Please reproduce the listing below word for word, every line of it, but omit the pictures from your answer.

(Stored dataset items)
■ ■ ■ ■ ■ ■ ■

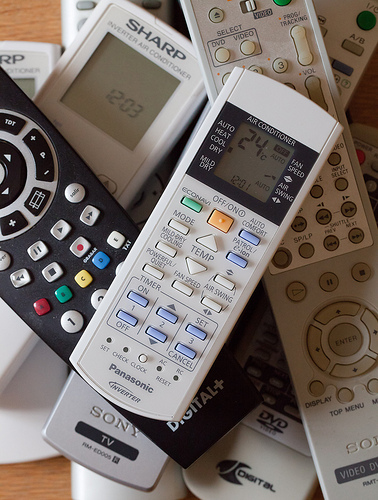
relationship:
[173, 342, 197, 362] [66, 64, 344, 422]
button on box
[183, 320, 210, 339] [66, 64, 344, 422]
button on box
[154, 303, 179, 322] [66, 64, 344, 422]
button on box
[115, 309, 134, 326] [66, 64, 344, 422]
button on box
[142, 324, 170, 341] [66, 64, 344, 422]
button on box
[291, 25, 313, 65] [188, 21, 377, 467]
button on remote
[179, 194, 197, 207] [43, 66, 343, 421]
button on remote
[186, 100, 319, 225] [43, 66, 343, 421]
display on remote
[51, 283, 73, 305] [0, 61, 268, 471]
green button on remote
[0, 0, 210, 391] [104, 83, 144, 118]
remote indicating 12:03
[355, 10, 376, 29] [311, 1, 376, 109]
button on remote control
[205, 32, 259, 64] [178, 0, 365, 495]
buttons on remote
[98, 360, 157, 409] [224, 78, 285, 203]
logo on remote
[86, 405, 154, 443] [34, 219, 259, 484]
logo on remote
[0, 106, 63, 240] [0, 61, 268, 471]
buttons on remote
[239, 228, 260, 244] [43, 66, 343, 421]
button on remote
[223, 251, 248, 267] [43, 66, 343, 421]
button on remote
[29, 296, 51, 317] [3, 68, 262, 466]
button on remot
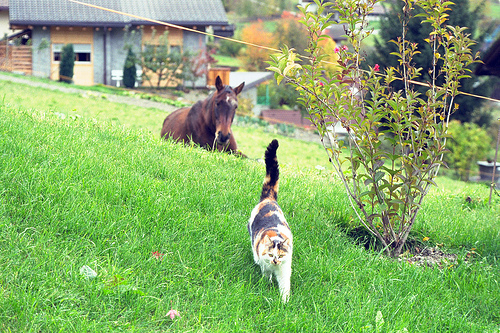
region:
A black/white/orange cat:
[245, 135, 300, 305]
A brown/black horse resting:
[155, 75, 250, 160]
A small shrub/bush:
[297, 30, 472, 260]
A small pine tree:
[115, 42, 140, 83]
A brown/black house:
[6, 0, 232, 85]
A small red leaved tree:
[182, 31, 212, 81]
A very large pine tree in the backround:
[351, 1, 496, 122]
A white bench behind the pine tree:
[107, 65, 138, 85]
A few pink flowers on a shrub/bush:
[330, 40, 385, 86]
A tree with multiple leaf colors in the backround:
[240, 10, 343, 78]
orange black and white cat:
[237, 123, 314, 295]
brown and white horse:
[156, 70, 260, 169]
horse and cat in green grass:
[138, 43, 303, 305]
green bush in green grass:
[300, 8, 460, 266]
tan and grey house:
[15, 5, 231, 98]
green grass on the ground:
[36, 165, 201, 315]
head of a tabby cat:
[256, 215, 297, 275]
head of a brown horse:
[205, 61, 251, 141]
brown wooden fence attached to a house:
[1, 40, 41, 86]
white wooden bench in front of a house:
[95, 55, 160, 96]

■ ■ ■ ■ ■ ■ ■

## RESPONSE TO THE EXERCISE
relationship:
[173, 342, 197, 362] [66, 64, 344, 422]
button on box
[183, 320, 210, 339] [66, 64, 344, 422]
button on box
[154, 303, 179, 322] [66, 64, 344, 422]
button on box
[115, 309, 134, 326] [66, 64, 344, 422]
button on box
[142, 324, 170, 341] [66, 64, 344, 422]
button on box
[291, 25, 313, 65] [188, 21, 377, 467]
button on remote
[179, 194, 197, 207] [43, 66, 343, 421]
button on remote
[186, 100, 319, 225] [43, 66, 343, 421]
display on remote
[51, 283, 73, 305] [0, 61, 268, 471]
green button on remote
[0, 0, 210, 391] [104, 83, 144, 118]
remote indicating 12:03
[355, 10, 376, 29] [311, 1, 376, 109]
button on remote control
[205, 32, 259, 64] [178, 0, 365, 495]
buttons on remote
[98, 360, 157, 409] [224, 78, 285, 203]
logo on remote
[86, 405, 154, 443] [34, 219, 259, 484]
logo on remote
[0, 106, 63, 240] [0, 61, 268, 471]
buttons on remote
[239, 228, 260, 244] [43, 66, 343, 421]
button on remote
[223, 251, 248, 267] [43, 66, 343, 421]
button on remote
[29, 296, 51, 317] [3, 68, 262, 466]
button on remot
region:
A black/white/orange cat:
[245, 135, 300, 305]
A brown/black horse resting:
[155, 75, 250, 160]
A small shrub/bush:
[297, 30, 472, 260]
A small pine tree:
[115, 42, 140, 83]
A brown/black house:
[6, 0, 232, 85]
A small red leaved tree:
[182, 31, 212, 81]
A very large pine tree in the backround:
[351, 1, 496, 122]
A white bench behind the pine tree:
[107, 65, 138, 85]
A few pink flowers on a shrub/bush:
[330, 40, 385, 86]
A tree with multiple leaf colors in the backround:
[240, 10, 343, 78]
orange black and white cat:
[237, 123, 314, 295]
brown and white horse:
[156, 70, 260, 169]
horse and cat in green grass:
[138, 43, 303, 305]
green bush in green grass:
[300, 8, 460, 266]
tan and grey house:
[15, 5, 231, 98]
green grass on the ground:
[36, 165, 201, 315]
head of a tabby cat:
[256, 215, 297, 275]
head of a brown horse:
[205, 61, 251, 141]
brown wooden fence attached to a house:
[1, 40, 41, 86]
white wooden bench in front of a house:
[95, 55, 160, 96]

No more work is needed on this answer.